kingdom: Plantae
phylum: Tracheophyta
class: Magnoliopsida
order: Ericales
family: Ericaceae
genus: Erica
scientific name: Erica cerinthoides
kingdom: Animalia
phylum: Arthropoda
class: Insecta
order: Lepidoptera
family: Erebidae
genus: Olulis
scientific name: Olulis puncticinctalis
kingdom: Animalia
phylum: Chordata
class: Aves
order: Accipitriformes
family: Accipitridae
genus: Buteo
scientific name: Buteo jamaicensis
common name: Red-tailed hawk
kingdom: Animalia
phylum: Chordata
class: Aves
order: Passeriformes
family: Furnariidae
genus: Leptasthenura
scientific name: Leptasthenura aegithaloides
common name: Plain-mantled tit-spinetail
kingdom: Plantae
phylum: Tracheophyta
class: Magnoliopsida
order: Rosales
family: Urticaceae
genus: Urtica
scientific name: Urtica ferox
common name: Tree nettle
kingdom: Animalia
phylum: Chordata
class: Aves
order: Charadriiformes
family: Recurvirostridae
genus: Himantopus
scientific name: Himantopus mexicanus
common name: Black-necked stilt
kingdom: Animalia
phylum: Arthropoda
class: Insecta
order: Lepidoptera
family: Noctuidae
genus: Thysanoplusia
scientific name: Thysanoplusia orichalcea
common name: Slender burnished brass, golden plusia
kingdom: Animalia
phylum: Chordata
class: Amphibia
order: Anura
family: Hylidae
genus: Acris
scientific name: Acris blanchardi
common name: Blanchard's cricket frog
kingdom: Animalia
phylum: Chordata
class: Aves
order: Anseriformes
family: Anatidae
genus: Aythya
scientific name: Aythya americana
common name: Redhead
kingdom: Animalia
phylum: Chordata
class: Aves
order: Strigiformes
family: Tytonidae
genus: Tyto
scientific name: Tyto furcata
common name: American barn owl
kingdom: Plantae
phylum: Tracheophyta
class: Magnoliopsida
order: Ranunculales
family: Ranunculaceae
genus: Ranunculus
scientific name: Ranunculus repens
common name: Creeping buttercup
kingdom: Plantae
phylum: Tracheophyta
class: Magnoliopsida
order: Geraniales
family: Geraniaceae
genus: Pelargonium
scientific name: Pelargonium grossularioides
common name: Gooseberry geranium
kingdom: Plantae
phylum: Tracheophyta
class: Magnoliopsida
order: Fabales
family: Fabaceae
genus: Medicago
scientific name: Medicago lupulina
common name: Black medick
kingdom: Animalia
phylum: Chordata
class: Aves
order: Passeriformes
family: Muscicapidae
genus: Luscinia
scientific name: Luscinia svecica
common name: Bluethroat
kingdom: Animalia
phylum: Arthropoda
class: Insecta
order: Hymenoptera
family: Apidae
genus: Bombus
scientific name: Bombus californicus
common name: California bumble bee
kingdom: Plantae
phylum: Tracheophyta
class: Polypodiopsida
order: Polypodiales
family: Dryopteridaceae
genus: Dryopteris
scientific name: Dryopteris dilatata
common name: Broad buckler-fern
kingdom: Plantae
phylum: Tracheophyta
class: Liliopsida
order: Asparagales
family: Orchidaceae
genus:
===
Format all the lines above as a JSON list of strings, one string per line, with blank lines left out.

**Output for this task:**
[
  "kingdom: Plantae",
  "phylum: Tracheophyta",
  "class: Magnoliopsida",
  "order: Ericales",
  "family: Ericaceae",
  "genus: Erica",
  "scientific name: Erica cerinthoides",
  "kingdom: Animalia",
  "phylum: Arthropoda",
  "class: Insecta",
  "order: Lepidoptera",
  "family: Erebidae",
  "genus: Olulis",
  "scientific name: Olulis puncticinctalis",
  "kingdom: Animalia",
  "phylum: Chordata",
  "class: Aves",
  "order: Accipitriformes",
  "family: Accipitridae",
  "genus: Buteo",
  "scientific name: Buteo jamaicensis",
  "common name: Red-tailed hawk",
  "kingdom: Animalia",
  "phylum: Chordata",
  "class: Aves",
  "order: Passeriformes",
  "family: Furnariidae",
  "genus: Leptasthenura",
  "scientific name: Leptasthenura aegithaloides",
  "common name: Plain-mantled tit-spinetail",
  "kingdom: Plantae",
  "phylum: Tracheophyta",
  "class: Magnoliopsida",
  "order: Rosales",
  "family: Urticaceae",
  "genus: Urtica",
  "scientific name: Urtica ferox",
  "common name: Tree nettle",
  "kingdom: Animalia",
  "phylum: Chordata",
  "class: Aves",
  "order: Charadriiformes",
  "family: Recurvirostridae",
  "genus: Himantopus",
  "scientific name: Himantopus mexicanus",
  "common name: Black-necked stilt",
  "kingdom: Animalia",
  "phylum: Arthropoda",
  "class: Insecta",
  "order: Lepidoptera",
  "family: Noctuidae",
  "genus: Thysanoplusia",
  "scientific name: Thysanoplusia orichalcea",
  "common name: Slender burnished brass, golden plusia",
  "kingdom: Animalia",
  "phylum: Chordata",
  "class: Amphibia",
  "order: Anura",
  "family: Hylidae",
  "genus: Acris",
  "scientific name: Acris blanchardi",
  "common name: Blanchard's cricket frog",
  "kingdom: Animalia",
  "phylum: Chordata",
  "class: Aves",
  "order: Anseriformes",
  "family: Anatidae",
  "genus: Aythya",
  "scientific name: Aythya americana",
  "common name: Redhead",
  "kingdom: Animalia",
  "phylum: Chordata",
  "class: Aves",
  "order: Strigiformes",
  "family: Tytonidae",
  "genus: Tyto",
  "scientific name: Tyto furcata",
  "common name: American barn owl",
  "kingdom: Plantae",
  "phylum: Tracheophyta",
  "class: Magnoliopsida",
  "order: Ranunculales",
  "family: Ranunculaceae",
  "genus: Ranunculus",
  "scientific name: Ranunculus repens",
  "common name: Creeping buttercup",
  "kingdom: Plantae",
  "phylum: Tracheophyta",
  "class: Magnoliopsida",
  "order: Geraniales",
  "family: Geraniaceae",
  "genus: Pelargonium",
  "scientific name: Pelargonium grossularioides",
  "common name: Gooseberry geranium",
  "kingdom: Plantae",
  "phylum: Tracheophyta",
  "class: Magnoliopsida",
  "order: Fabales",
  "family: Fabaceae",
  "genus: Medicago",
  "scientific name: Medicago lupulina",
  "common name: Black medick",
  "kingdom: Animalia",
  "phylum: Chordata",
  "class: Aves",
  "order: Passeriformes",
  "family: Muscicapidae",
  "genus: Luscinia",
  "scientific name: Luscinia svecica",
  "common name: Bluethroat",
  "kingdom: Animalia",
  "phylum: Arthropoda",
  "class: Insecta",
  "order: Hymenoptera",
  "family: Apidae",
  "genus: Bombus",
  "scientific name: Bombus californicus",
  "common name: California bumble bee",
  "kingdom: Plantae",
  "phylum: Tracheophyta",
  "class: Polypodiopsida",
  "order: Polypodiales",
  "family: Dryopteridaceae",
  "genus: Dryopteris",
  "scientific name: Dryopteris dilatata",
  "common name: Broad buckler-fern",
  "kingdom: Plantae",
  "phylum: Tracheophyta",
  "class: Liliopsida",
  "order: Asparagales",
  "family: Orchidaceae",
  "genus:"
]